Putusan tersebut lebih ringan dibandingkan tuntutan Jaksa Penuntut Umum (JPU) Robi Kurnia Wijaya yakni 5 tahun penjara.
Dihadapan awak media Eko Sutrisno selaku kuasa hukum Linggawati Wijaya Menanggapi banding yang dilakukan jaksa, Eko kuasa hukum Linggawati Wijaya menganggapnya hal yang lumrah di dunia peradilan.
Menurutnya putusan hakim yang dijatuhkan pada kliennya sudah tepat. Karena Linggawati hanya terbukti melanggar pasal 378 KUHP yang tuntutan maksimalnya 4 tahun penjara. Sedangkan juncto pasal 65 ayat (1) ke – 1 KUHP tak dapat terpenuhi.

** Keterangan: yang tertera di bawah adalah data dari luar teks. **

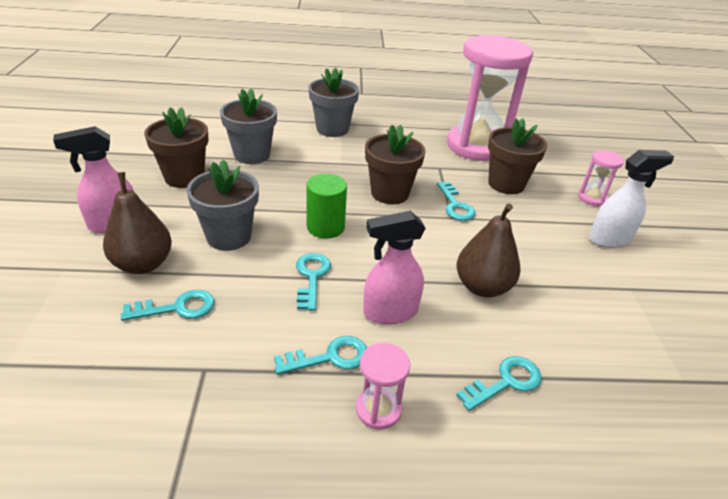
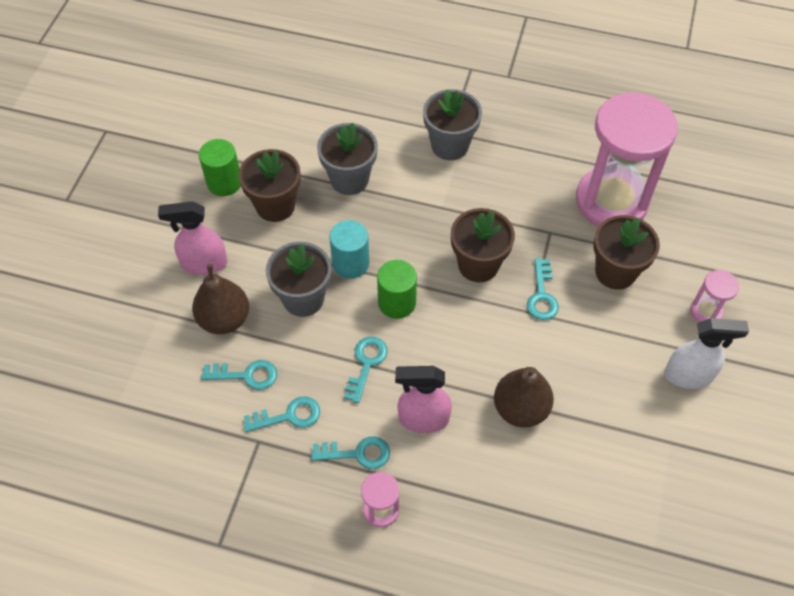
camera: 20 degrees right, 20 degrees up
(129, 168) = (224, 182): none -> green cylinder
(270, 206) = (350, 263): none -> turquoise cylinder
(506, 382) = (494, 511): turquoise key -> turquoise key (289, 416)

“Jika kita bicarakan fakta hukum di persidangan, saya menilai putusan hakim sudah tepat. Tetapi jika jaksa banding, kita ikuti saja,” katanya, Kamis (18/8/2022).
Sebenarnya kliennya tersebut kata eko tidak ada niat untuk tidak membayar tapi sehubungan KSP Tinara telah dipailitkan, maka semua aset yang dimiliki Linggawati telah disita.
“Padahal yang minta pailit di Pengadilan Niaga Surabaya adalah anggota yang merupakan nasabah, bukan kami. Jika KSP telah pailit, klien kami juga sudah tidak bisa beroperasi lagi. Semua aset klien kami telah disita,” pungkas Eko. (*).